[GIVEN PASSAGE Boundary: Start]

Kristen Lamb

Author, Blogger, Social Media Jedi

Kristen Lamb — Photo

Daily Archives: September 14, 2011

 

There are a number of approaches to being successful on social media, but I have a confession to make. I am lazy. Really. If I gave into my nature, I am so lazy I could easily slip into a coma. Don’t let anyone sell you lies. Worker bees didn’t create the wonders of modern society, so don’t go thank the industrious. Go thank the lazy and impatient.

See, the lazy man didn’t want to get up out of his chair to turn the channel, so he invented the remote control. The lazy woman didn’t want to spend each and every moment entertaining her child, so she invented toys that whistle, sing and dance. It was lazy and impatient people who envisioned a world where we could drive a car—FAST— instead of having to bounce around in a carriage and hop several trains to go on vacation. The lazy and impatient invented cell phones so they didn’t have to wait on return phone calls and concocted drive-thru burger joints so they didn’t have to cook.

Okay, so maybe this is a little bit of tongue-and-cheek.

The Big Lie–Don’t Drink the Kool-Aid

Here’s the thing, society—especially American society—sells us a lie. We are basically told that the people who work 90 hours a week are more productive and valuable. Thus, what happens is many of us take this lie hook, line and sinker and then drag it into our writing lives. We believe that if we aren’t spending hours and hours on social media, that we aren’t being productive. We need to be good little worker bees and everything will turn out dandy if we put in enough time.

Wrong.

Working until we are half dead doesn’t mean we are productive. Actually, it’s quite the opposite. It means our approach is grossly inefficient. Lazy Kristen actually helps me be more efficient, crazy as that might sound. More on that in a moment.

Three Main Approaches to Social Media for Writers

The Water Cooler Writer—Many writers fall into the Water Cooler Writer category, especially when first starting out. This writer is on social media, but with no defined purpose and no real activity that will create a meaningful author platform. This writer often tweets using a cutesy moniker like @FairyWriter. She might blog about the writing experience or her daily struggles to be taken seriously, but her actual name is hard to find unless you work for Homeland Security.

None of the Water Cooler Writer’s activities are focused or involve strategy. She is waiting until she has a finished book and an agent to worry about building an author platform.

This is an okay place for any writer to start (though not ideal). This is basically the social media training wheels stage. But, if your goal is to race the Tour de France–*cough* be a professional published author that sells books—then the training wheels need to go.

The Automated Writer—This writer takes efficiency seriously…too seriously. He automates everything he can. He has a web page and a social media account on Facebook, LinkedIn, Tumblr, Goodreads, Technorati…..

He is EVERYWHERE…or is he?

[GIVEN PASSAGE Boundary: End]
[DATA SHOWN Boundary: Start]

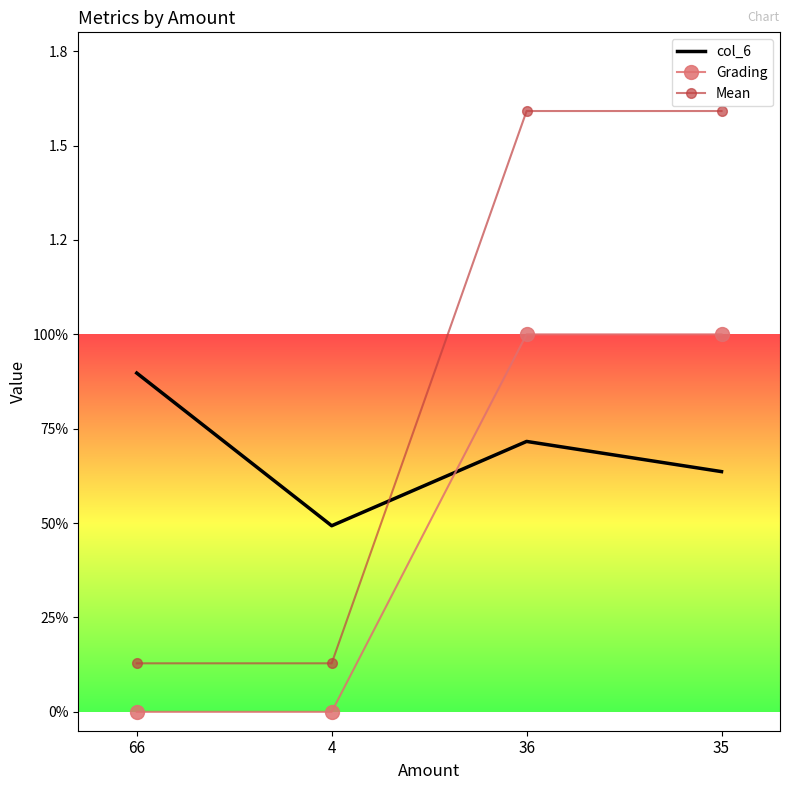

Rank the categories by col_6 value from highest to lowest.

66, 36, 35, 4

[DATA SHOWN Boundary: End]

> [WHAT TO WORK ON]:
1) In the post on social media for writers, why doesn't the Water Cooler Writer focus her activities on building an author platform yet? Answer in one to three sentences.
2) Pick up the post on social media for writers after its last line, "He is EVERYWHERE…or is he?", and keep writing in the same voice.
The material isn't needed for any of this.

> [EXERCISE ANSWERS]:
1) She is waiting until she has a finished book and an agent before she worries about building an author platform. Until then, her time on social media has no defined purpose or strategy.

2)
No one has ever actually talked to this writer, so he never connects. This is a viable way to do social media, but the ROI (return on investment) is dismal.

Every time I hear someone whine that Twitter doesn’t sell books, I already know what their twitter stream will look like…a perfect row of Spam. This method will sell books eventually, sort of like if we spam 100,000 people with news of their inheritance from a relative they never knew they had living in Ghana some sucker person will eventually click the link and send cash. This is a game of mass numbers.

A lot of writers are wearing themselves out on social media because they are the Water Cooler Writer—they are chatting with friends and don’t have strategic content to build a brand OR because they are the Automated Writer relying on a tactic that takes MASSIVE volume for any return. This is worker bee behavior. Sure, do enough of this and it might pay off…but it sure is a lot of WORK and TIME, time we need to write more great books.

So today, I am going to tell you guys the secret to being a WANA Writer. WANA Writers are smart, charming and known for being strangely good-looking.

Wait…okay, yeah that’s true but not part of what we are talking about today.

WANA Writers work as a team and create communities. WANA writers work smarter, not harder. WANA Writers know that the only way to sell books is to 1) write a good book and 2) word-of –mouth. Thus, the WANA Writer, when she isn’t absorbing every lesson she can about craft and writing an awesome novel, knows that she needs to work on spreading word of mouth. WANA Writers know that being a worker bee is great, but knowing a social butterfly is better.

Last week I introduced you to the three people you MUST know to start a word of mouth epidemic—the Connector, the Maven and the Salesman (per Gladwell’s The Tipping Point). These are the Social Media Social Butterflies.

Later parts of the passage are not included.